Clifford Chance (CC) reduced staff costs by £41m during 2009-10, after cutting its total headcount by 12% during the extensive firmwide restructuring carried out in the previous financial year.

Figures within the firm's 2009-10 limited liability partnership (LLP) accounts, recently filed with Companies House, show that total staff and related costs at the magic circle firm dropped from £576m in 2008-09 to £535m in 2009-10 – a reduction of 7.6%.

Total lawyer numbers fell by 12% between the two financial years for both partners and associates, with partner numbers dropping from 637 to 562, and associates from 2,642 to 2,313. Trainee numbers and administrative and support staff both decreased by 11%, from 569 to 509 and from 3,299 to 2,925 respectively. Overall, total fee earners and staff at the firm fell by 12%.

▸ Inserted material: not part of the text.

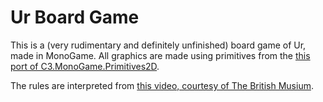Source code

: <h1>Ur Board Game</h1>

This is a (very rudimentary and definitely unfinished) board game of Ur, made in MonoGame. All graphics are made using primitives from the <a href="https://github.com/z2oh/C3.MonoGame.Primitives2D">this port of C3.MonoGame.Primitives2D</a>.

The rules are interpreted from <a href="https://www.youtube.com/watch?v=WZskjLq040I">this video, courtesy of The British Musium</a>.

The accounts also show that the firm's cash position deteriorated slightly, with net cash at the end of the year standing at £20m, compared with £66m the previous year. The firm said the fall was partly down to costs of the restructuring, as it paid almost £18m to departing partners during the year.

Meanwhile, overall revenues were down by 5% to £1.2bn, a decrease of £65m, while profit for the year – before tax and before members' remuneration and profit share – decreased by 3% to £319m.

Revenues fell in all regions except Asia, where turnover grew by 20% from £104m to £125m. The firm took the majority of its revenues from the UK and Gulf region, at £456m, although billings in these markets were down 9% from £499m in 2008-09. The firm's Continental Europe billings were down 8%, while the Americas were fairly stable, declining by just 2%.

CC chief financial officer (CFO) Stephen Purse said: "Last year's financials show that the firm remains on the right track with a very robust financial position. With continuing improvement in market conditions, I anticipate further improvement in the coming financial year."